Le king du mumble rap revient avec cette suite à sa tape de 2015 BEASTMODE (produite par Zaythoven), son projet le plus sérieux depuis le diptyque FUTURE/HNDRXX (2017). L'hyperactif s'était entre temps fendu d'un album collaboratif avec Young Thug et de la BO du remake de Superfly, ces deux projets étant sympathiques mais pas indispensables non plus. La première tape du nom, celle de 2015, avait une certaine sensibilité pop (cf des morceaux comme "No Basic", "Where I Came From", "Just Like Bruddas" ou "Peacoat"), utilisant la virtuosité au piano de Zaythoven et les textures synthétiques quasi électro-pop et parfois à la limite de la pop japonaise, avec un petit côté BO jeux vidéos ("Lay Up", "Forever Eva") comme écrin à un rap mélodique et expressif. Sa suite, elle aussi signée par Zay et teasée depuis 2016, continue donc dans cette même lancée, et "WIFI LIT" démarre les hostilités en terrain connu, c'est à dire une charmante électro-pop vaguement orientalisante ponctuée de sons synthétiques et d'un piano printanier, portée par le flow entêtant d'un Future aux instincts mélodiques intacts. La seule différence, c'est la maturité musicale acquise en trois ans, qui s'entend surtout grâce à un mix plus aéré, mettant davantage en avant ses éléments et gagnant ainsi en relief.

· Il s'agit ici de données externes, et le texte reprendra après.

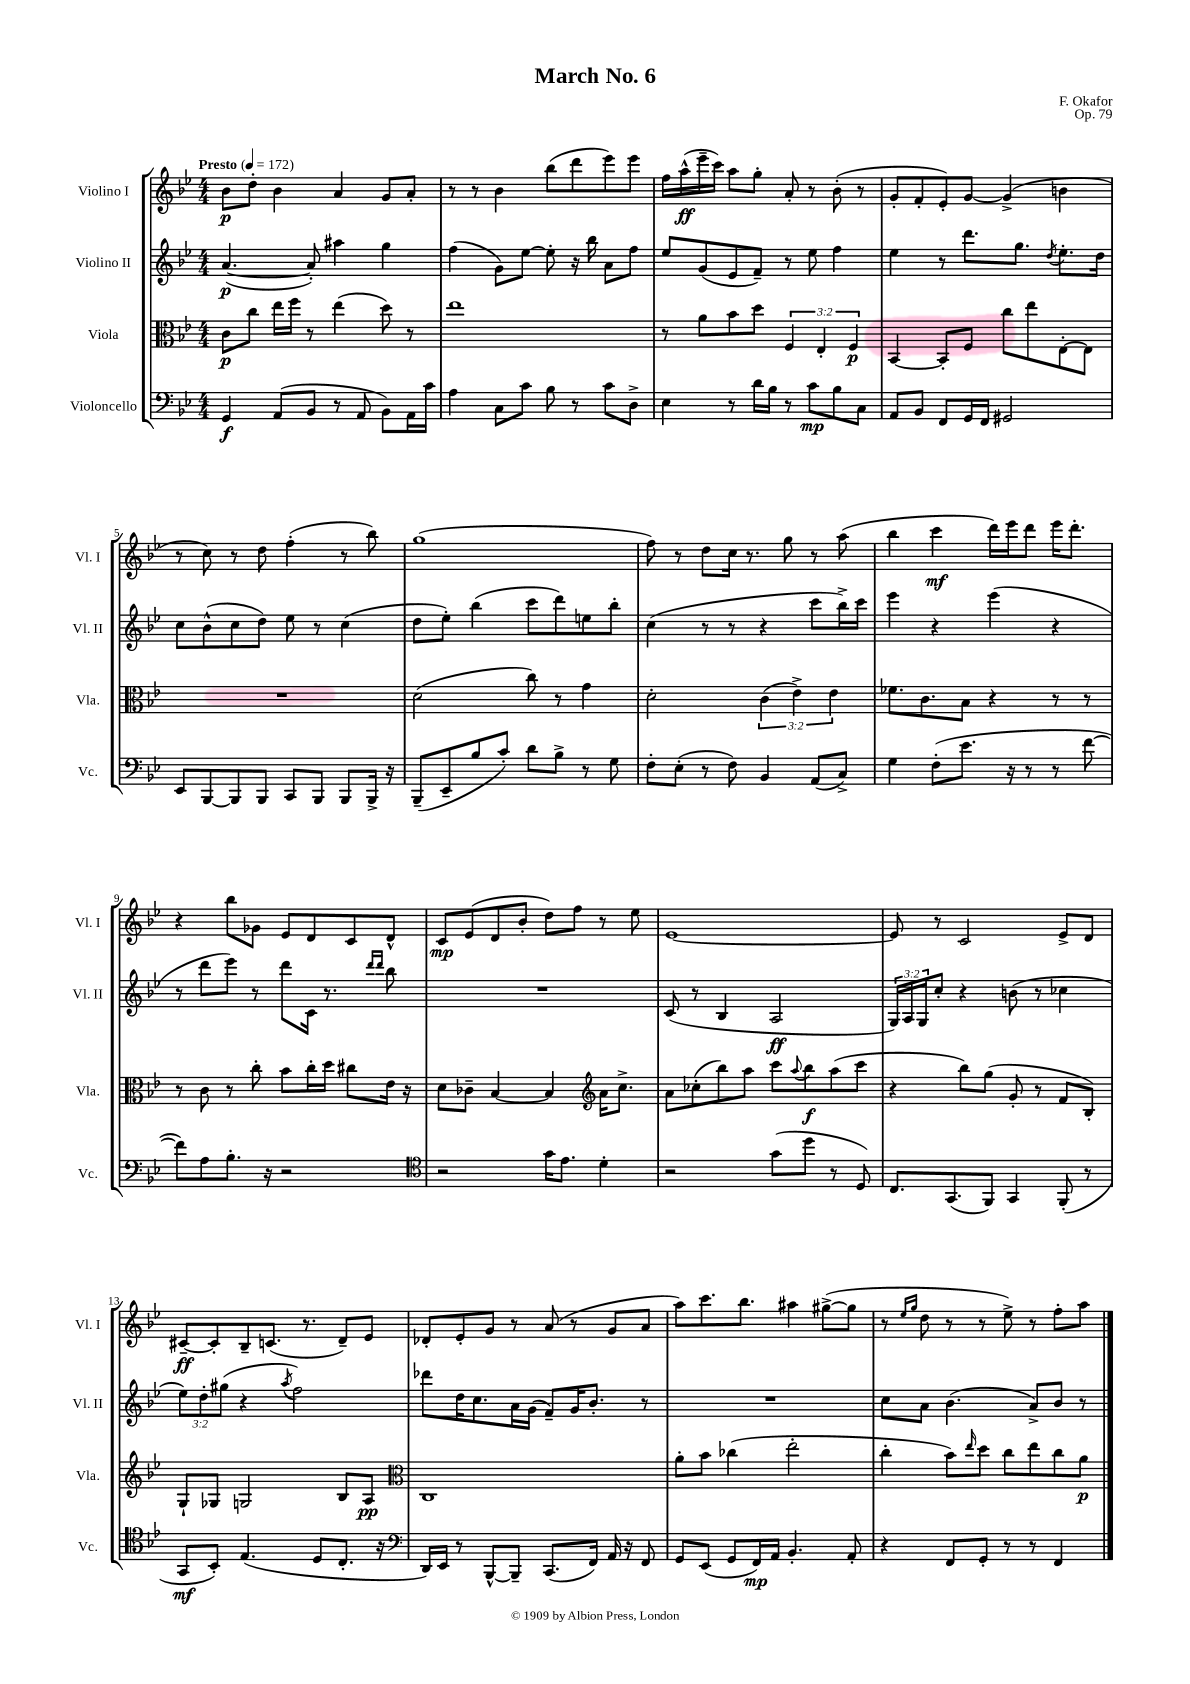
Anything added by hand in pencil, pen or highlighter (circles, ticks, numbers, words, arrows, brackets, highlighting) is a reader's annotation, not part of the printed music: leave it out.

**kern	**kern	**kern	**kern
*staff4	*staff3	*staff2	*staff1
*clefF4	*clefC3	*clefG2	*clefG2
*k[b-e-]	*k[b-e-]	*k[b-e-]	*k[b-e-]
*M4/4	*M4/4	*M4/4	*M4/4
*MM172	*MM172	*MM172	*MM172
4GG/	8c\L	([4.a/	8b-\L
.	8cc\J	.	8dd'\J
(8AA/L	16ee-\LL	.	4b-\
.	16ff\JJ	.	.
8BB-/J	8r	8a'/])	.
8r	(4ee-\	4aa#\	4a/
8AA/	.	.	.
8BB-\L)	8dd\)	4gg\	8g/L
16AA\L	8r	.	8a'/J
16c\JJ	.	.	.
=	=	=	=
4A\	1ee-	(4ff\	8r
.	.	.	8r
8C\L	.	8g\L)	4b-\
8c\J	.	[8ee-\J	.
8B-\	.	8ee-'\]	(8bb-\L
8r	.	16r	8ddd\
.	.	16bb-\	.
8c\L	.	8a\L	8eee-\)
8D^\J	.	8ff\J	8eee-\J
=	=	=	=
4E-\	8r	8ee-/L	16ff\LL
.	.	.	(16aa^^\
.	8a\L	(8g/	16eee-~\
.	.	.	16ccc\JJ)
8r	8b-\	8e-/	8aa\L
16d\LL	8dd\J	8f~/J)	8gg'\J
16B-\JJ	.	.	.
8r	6F/	8r	8a'/
8c\L	.	8ee-\	8r
.	6E-'/	.	.
8B-\	.	4ff\	(8b-'\
.	6F/	.	.
8C\J	.	.	8r
=	=	=	=
8AA/L	[4BB-/	4ee-\	8g'/L
8BB-/J	.	.	8f'/
8FF/L	8BB-'/]L	8r	8e-'/)
16GG/L	8F/J	8.ddd\L	[8g/J
16FF/JJ	.	.	.
2GG#/	8cc\L	.	(4g^/]
.	.	8.gg\J	.
.	8ee-\	.	.
.	.	8qdd/	.
.	[8E-'\	8.ee-'\L	4b\
.	8E-\]J	.	.
.	.	16dd\Jk	.
=	=	=	=
8EE-/L	1r	8cc\L	8r
[8BBB-/	.	(8b-^^\	8cc\)
8BBB-/]	.	8cc\	8r
8BBB-/J	.	8dd\J)	8dd\
8CC/L	.	8ee-\	(4ff'\
8BBB-/J	.	8r	.
8BBB-/L	.	(4cc\	8r
16BBB-^/Jk	.	.	8bb-\)
16r	.	.	.
=	=	=	=
(8BBB-~/L	(2d\	8dd\L	(1gg
8EE-~/	.	8ee-'\J)	.
8B-/	.	(4bb-\	.
8c'/J)	.	.	.
8d\L	8cc\)	8ccc\L	.
8B-^\J	8r	8ddd\)	.
8r	4g\	8ee\	.
8G\	.	8bb-'\J	.
=	=	=	=
8F'\L	2d'\	(4cc\	8ff\)
(8E-'\J	.	.	8r
8r	.	8r	8dd\L
8F\)	.	8r	16cc\Jk
.	.	.	8.r
4BB-/	(6c\	4r	.
.	.	.	8gg\
.	6e-^\)	.	.
(8AA/L	.	8ccc\L	8r
.	6e-\	.	.
8C^/J)	.	16bb-^\L)	(8aa\
.	.	16ccc\JJ	.
=	=	=	=
4G\	8.f-\L	4eee-\	4bb-\
.	8.c\	.	.
(8F'\L	.	4r	4ccc\
8.e-\J	8B-\J	.	.
.	4r	(4eee-\	16ddd\LL)
16r	.	.	16eee-\J
8r	.	.	8ddd\J
8r	8r	4r	16eee-\LK
.	.	.	8.ddd'\J
[8f\	8r	.	.
=	=	=	=
8f\]L)	8r	8r	4r
8A\	8c\	8ddd\L	.
8.B-'\J	8r	8eee-\J)	8bb-\L
.	8cc'\	8r	8g-\J
16r	.	.	.
2r	8b-\L	8ddd\L	8e-/L
.	16cc'\L	16c\Jk	8d/
.	16dd\JJ	8.r	.
.	8cc#\L	.	8c/
.	.	16qqddd/LL	.
.	.	16qqddd/JJ	.
.	16e-\Jk	8bb-\	8d^^/J
.	16r	.	.
=	=	=	=
*clefC4	*	*	*
2r	8d\L	1r	8c/L
.	8c-~\J	.	(8e-/
.	[4B-/	.	8d/
.	.	.	8b-'/J
16g\LK	4B-/]	.	8dd\L)
8.e-\J	.	.	.
.	.	.	8ff\J
*	*clefG2	*	*
4d'\	16a\LK	.	8r
.	8.cc^\J	.	.
.	.	.	8ee-\
=	=	=	=
2r	8a\L	(8c/	[1e-
.	(8cc-'\	8r	.
.	8bb-\)	4B-/	.
.	8aa\J	.	.
(8g\L	8ccc\L	2A/	.
.	8qqaa/	.	.
8dd\J	8bb-\	.	.
8r	(8aa\	.	.
8D/)	8ccc\J	.	.
=	=	=	=
8.C/L	4r	24G/LL)	8e-/]
.	.	24A/	.
.	.	24G/J	.
.	.	8cc'/J	8r
(8.GG/	.	.	.
.	8bb-\L)	4r	2c/
8FF/J)	(8gg\J	.	.
4GG/	8g'/	(8b\	.
.	8r	8r	.
(8FF'/	8f/L	4cc-\	8e-^/L
8r	8B-'/J)	.	8d/J
=	=	=	=
8GG/L	8G`/L	12ee-\L)	[8c#~/L
.	.	12dd'\	.
8BB-'/J)	8G-/J	.	8c#'/]
.	.	(12gg#\J	.
(4.E-/	2G/	4r	8B-~/
.	.	.	(8.c/J
.	.	8qaa/	.
.	.	2ff\)	.
.	.	.	8.r
8D/L	.	.	.
8.C'/J	8B-/L	.	8d~/L)
.	8A/J	.	8e-/J
16r	.	.	.
=	=	=	=
*clefF4	*clefC3	*	*
16DD/LL)	1C	8ddd-\L	8d-'/L
16EE-/JJ	.	.	.
8r	.	16dd\K	8e-'/
.	.	8.cc\	.
[8BBB-^^/L	.	.	8g/J
8BBB-~/]J	.	16a\L	8r
.	.	(16g\JJ	.
(8.CC/L	.	8f~/L)	(8a/
.	.	16g/K	8r
16FF/Jk)	.	8.b-'/J	.
16AA/	.	.	8g/L
16r	.	.	.
8FF/	.	8r	8a/J
=	=	=	=
8GG/L	8a'\L	1r	8aa\L)
(8EE-/J	8b-\J	.	8.ccc\
8GG/L	(4cc-\	.	.
.	.	.	8.bb-\J
16FF/L)	.	.	.
16AA/JJ	.	.	.
4.BB-'/	2ee-'\	.	4aa#\
.	.	.	([8gg#^\L
8AA'/	.	.	8gg#\]J
=	=	=	=
4r	4cc'\	8cc\L	8r
.	.	.	16qqee-/LL
.	.	.	16qqgg/JJ
.	.	8a\J	8dd\
8FF/L	8b-\L)	(4.b-\	8r
.	16qqee-/	.	.
8GG'/J	8dd\J	.	8r
8r	8cc\L	.	8ee-^\)
8r	8ee-\	8a^/L)	8r
4FF/	8cc\	8b-/J	8ff'\L
.	8a\J	8r	8aa\J
==	==	==	==
*-	*-	*-	*-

La mixtape complète, sur youtube
Le côté mélancolique, chill de morceaux comme la quasi comptine "CUDDLE MY WRIST", traversées de parties de piano entre jazz soft et blues, ajoute à ce côté mature, un poil nostalgique, pensif et posé. Des fulgurances mélodiques au piano et dans le flow de Future, toujours assisté par son autotune magique, transcendent des morceaux comme le magnifique "RACKS BLUE", un morceau très expressif et touchant. On approche presque le somme "Codeine Crazy" sur ce dernier, ainsi que sur "RED LIGHT", où le duo a eu la bonne idée de mettre le piano et quelques cordes en avant, donnant un aperçu de ce qu'aurait pu donner un album de rap moderne produit par Chilly Gonzales (en espérant qu'un rappeur réponde à ses appels du pied). On n'est pas si loin d'un style adult contemporary influencé par le jazz des cocktails et des piano bars, méritant l'appellation de post-Katrina blues apposée à la musique chantée-rappée depuis Lil Wayne.
Dans un style tout aussi touchant, mais plus proche de l'électro-pop de groupes comme Passion Pit musicalement, Future est déchirant sur "WHEN I THINK ABOUT IT". Zaythoven s'y surpasse également au piano, aboutissant à un grand morceau. "HATE THE REAL ME" utilise des synthés qui sonnaient déjà too much dans les 80's comme sur Pluto, qui avait fait décoller Future en 2012, ou sur des morceaux plus récents comme la géniale "Lie To Me", présente sur le très cool EVOL (2016). Et elle les utilise là encore à des fins plus adultes et matures que jamais, avec un côté auto-référentiel très intéressant, tant pour souligner le temps passé depuis ces marqueurs de sa carrière (et donc de sa vie), y invitant une distance critique, une complicité malicieuse et bienveillante avec l'auditeur l'ayant suivi depuis, et un certain sens de la continuité.
Zaythoven (à gauche) et Future (à droite)
Même des morceaux plus classiquement trap profitent de cette ambiance pop et de ce feeling émouvant, comme "31 DAYS", sur laquelle le flow de Nayvadius se fait aussi agile et instinctif que celui de Young Thug. L'influence de ce dernier est également présente sur la très pop "SOME MORE", à l'aspect comptine dopée aux basses trap faisant également penser à Lil Yachty. Pour autant, le fun et le rythme n'ont pas disparu, comme sur "DOH DOH", qui utilise avec malice un pattern proche du thème de James Bond pour déballer des onomatopées régressives et le flow sudiste de Young Scooter (qui fait furieusement penser à un croisement entre T.I. et YG ici).
Ce qui s'annonçait comme une petite mixtape sans grandes ambitions se révèle être une oeuvre majeure de Future, à la hauteur de ses meilleurs disques, sans doute au-dessus du premier BEASTMODE (2015). Profitant d'un instinct pop intact et de la virtuosité de Zaythoven au piano, Future accouche d'un disque tirant le meilleur parti de sa concision (9 titres seulement, une bénédiction pour un disque de rap mainstream) et de la diversité des ambiances sonores abordées au sein d'un projet par ailleurs cohérent thématiquement, à l'instar d'EVOL (2016). Bref, c'est un magnifique disque.